On Jan. 20, the day that implementation of the November agreement began, the IAEA issued a special report confirming that Iran had taken the steps required by the Nov. 24 agreement to halt certain nuclear activities, including enrichment of uranium to 20 percent.
Uranium refined to that level is more easily enriched further to weapons grade than if it begins as reactor-grade uranium, which is enriched to less than 5 percent. Iran’s stockpile of the 20 percent-enriched material was a key concern for the international community.
Iran maintains that its nuclear program is for peaceful purposes, but some countries are concerned that Iran could use its nuclear capabilities to develop nuclear weapons.
As part of the initial deal, Iran agreed to dilute half of its stockpile of 20 percent-enriched uranium to an enrichment level of less than 5 percent. The remaining half would be converted to a powder form that can be used to make fuel plates for the Tehran Research Reactor, which produces medical isotopes.
According to the Feb. 20 IAEA report, the conversion and the dilution of the 20 percent-enriched stockpile had begun. As of the release of the previous IAEA quarterly report, in November, Iran had 196 kilograms of 20 percent-enriched uranium. The Feb. 20 report said that the stockpile was 160 kilograms.
In the Nov. 24 agreement, Iran agreed to more-stringent monitoring and verification measures by the IAEA, including allowing daily access to Iran’s enrichment sites at Natanz and Fordow. The senior U.S. official said at a Feb. 17 press briefing that daily inspections at the enrichment plants at Natanz and Fordow had begun.

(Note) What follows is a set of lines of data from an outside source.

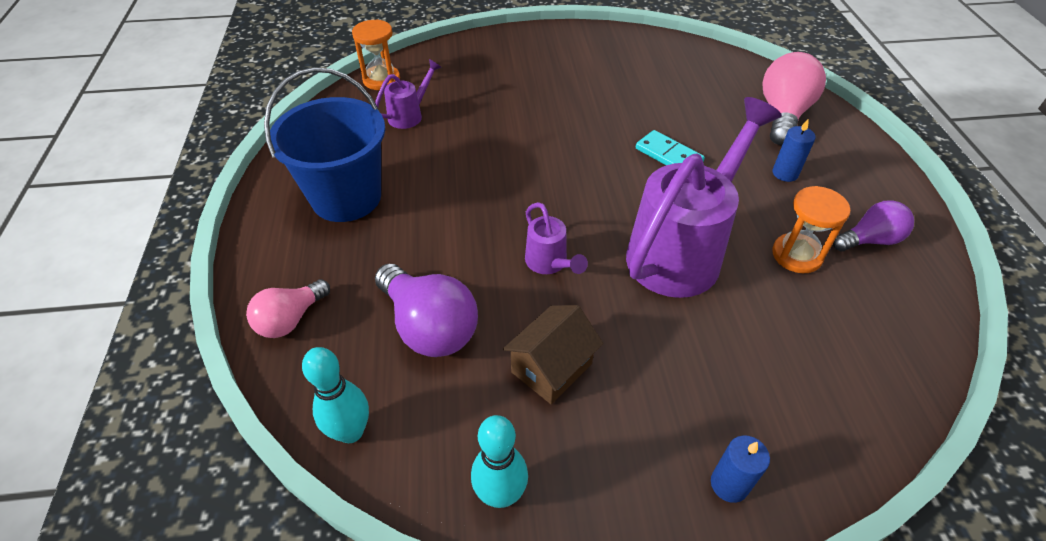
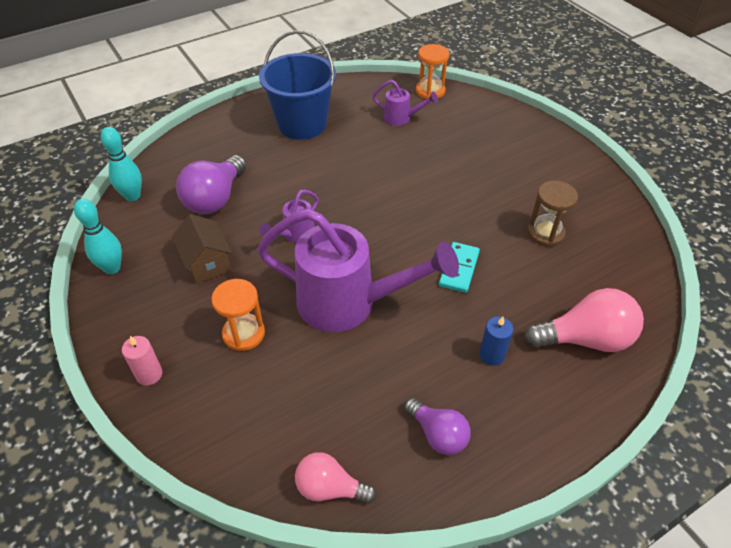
camera: 65 degrees right, 0 degrees up
pink light bulb [246,279,330,338] -> pink light bulb moved to [295,452,377,504]
brown house [503,305,603,404] -> brown house turned 45 degrees clockwise [172,214,232,284]
blue candle [711,436,770,503] -> pink candle [122,336,162,386]
orange hourglass [772,186,851,273] -> orange hourglass moved to [211,279,265,351]
none -> brown hourglass [527,181,578,247]

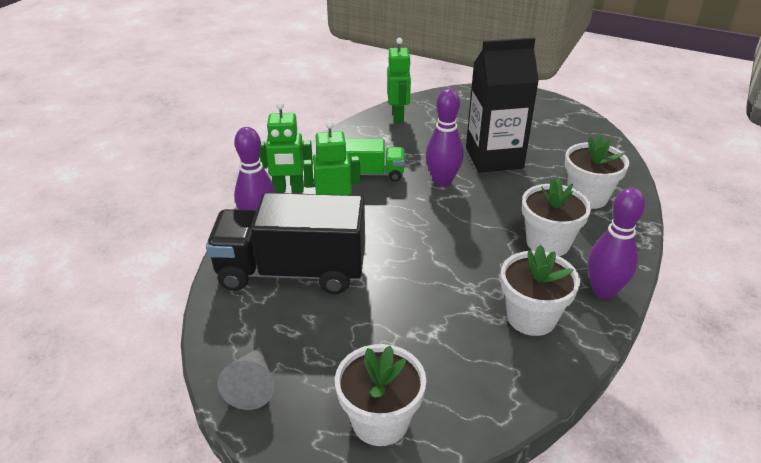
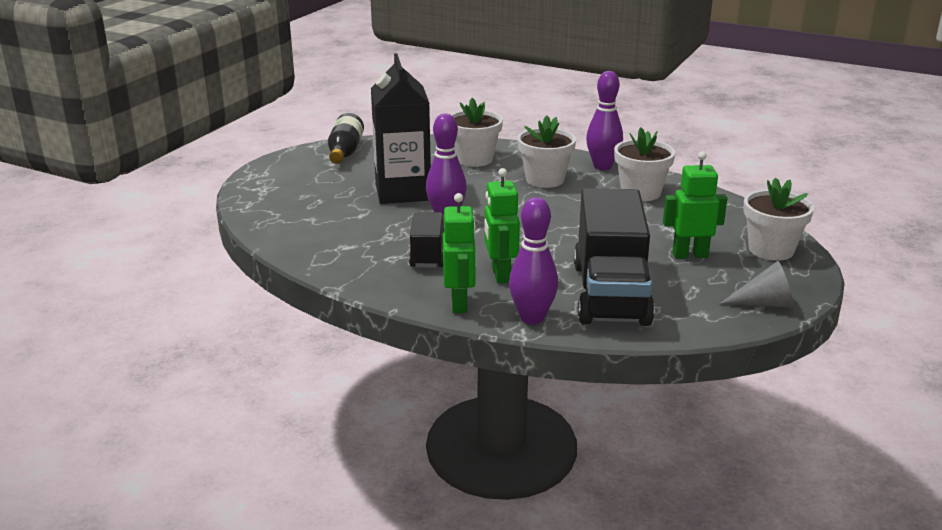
camera: 90 degrees left, 10 degrees down
green truck [345,138,405,182] -> black truck [409,212,444,268]
green robot [387,38,411,123] -> green robot moved to [663,151,727,259]
none -> black bottle [328,113,364,164]

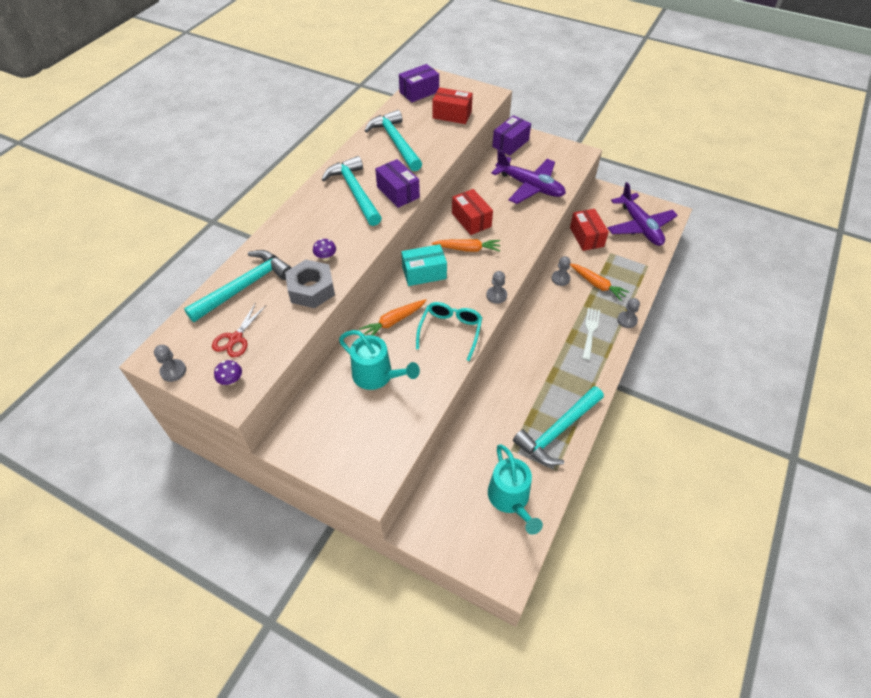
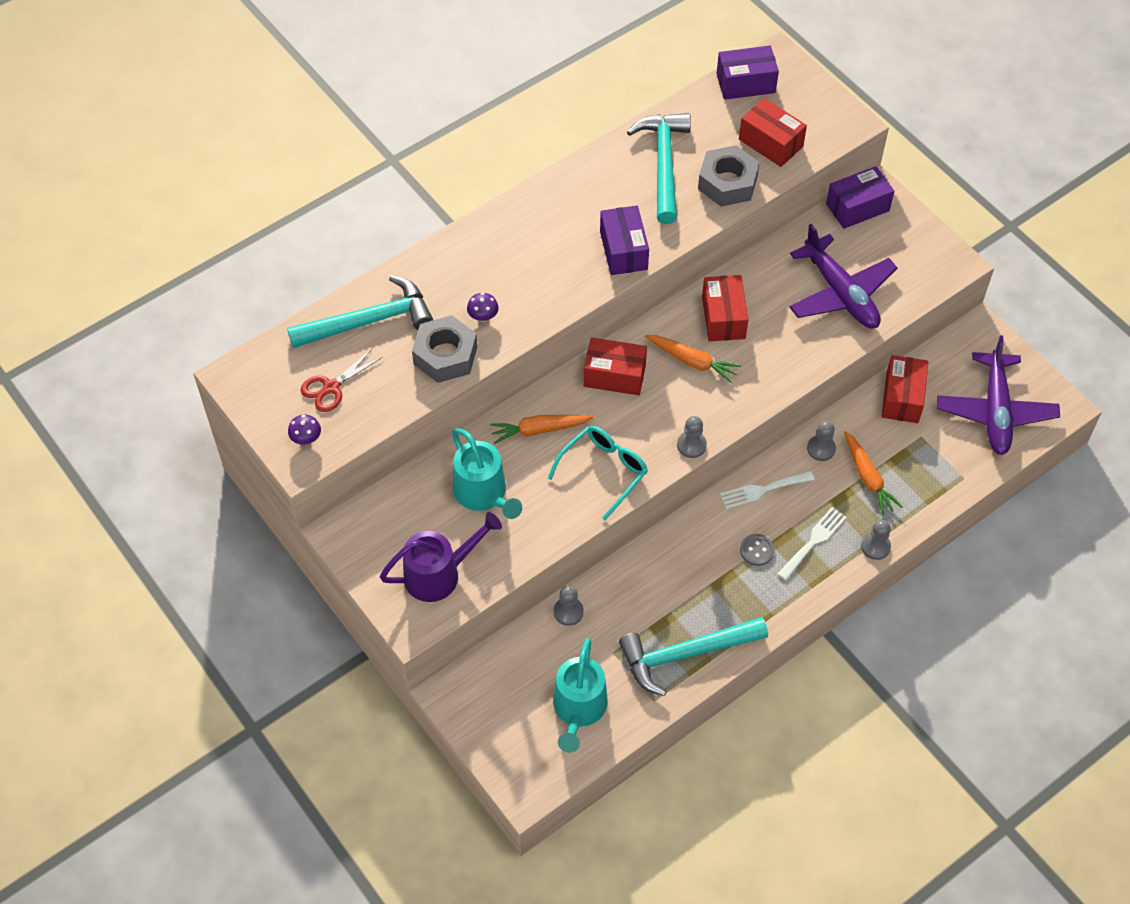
camera: 25 degrees right, 5 degrees up
grey pawn [154,345,186,382] -> grey pawn moved to [554,585,584,626]
turquoise hammer [321,156,382,226] -> none
turquoise box [401,244,447,286] -> red box [584,337,647,395]
none -> purple watering can [380,512,502,602]
none -> grey nut [698,145,760,207]
none -> white fork [720,471,815,509]
none -> grey button [740,534,774,566]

The Feb. 20 IAEA report also said additional surveillance measures were put in place to ensure that Iran does not operate or install any additional centrifuges during the six months of the deal.

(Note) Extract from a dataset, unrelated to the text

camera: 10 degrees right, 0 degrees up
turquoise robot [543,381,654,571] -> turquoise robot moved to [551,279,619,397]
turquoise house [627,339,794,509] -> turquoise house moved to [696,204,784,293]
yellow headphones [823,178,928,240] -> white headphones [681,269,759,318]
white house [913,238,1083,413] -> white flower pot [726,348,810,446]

The Nov. 24 agreement also provides for IAEA access to centrifuge rotor production facilities, centrifuge assembly workshops, and centrifuge storage facilities. This access will give the agency a “clearer picture of Iran’s centrifuge production” and allow the international community to monitor the movement of any centrifuges, the official from the P5+1 country said in his Feb. 20 e-mail. Increased monitoring of key centrifuge production facilities, along with IAEA access to uranium mines, will help reassure the international community that Iran is not pursuing a clandestine enrichment program, he said.
According to the Feb. 20 IAEA report, the centrifuges that had been enriching uranium to the 20 percent level at Fordow are now being used to produce reactor-grade enriched uranium.
The future of Fordow will likely be a controversial issue, the official said, as Iran will want to continue enrichment activities there, whereas the P5+1 in the past has pushed for its closure. A compromise allowing Iran to continue research activities, but not commercial enrichment, may be a possibility, he said.
Also on Jan. 20, the United States and the European Union announced a sanctions waiver that allows Iran to resume selling petrochemical products and trade in gold and other precious metals. In addition, Iran will receive spare parts for its civilian aircraft and $4.2 billion in revenues from oil sales that is tied up in foreign banks. The P5+1 agreed to these measures in the Nov. 24 deal.
The revenue is to be released to Iran in installments on a set schedule over the course of the six months. The first payment took place Feb. 1.
During the six-month implementation period of the Nov. 24 agreement, a joint commission set up by the agreement will serve as a mechanism to clarify and resolve any compliance issues. The official said the goal of setting up a separate monitoring mechanism was to keep any disagreements about implementation out of the political-level negotiations between Iran and the P5+1.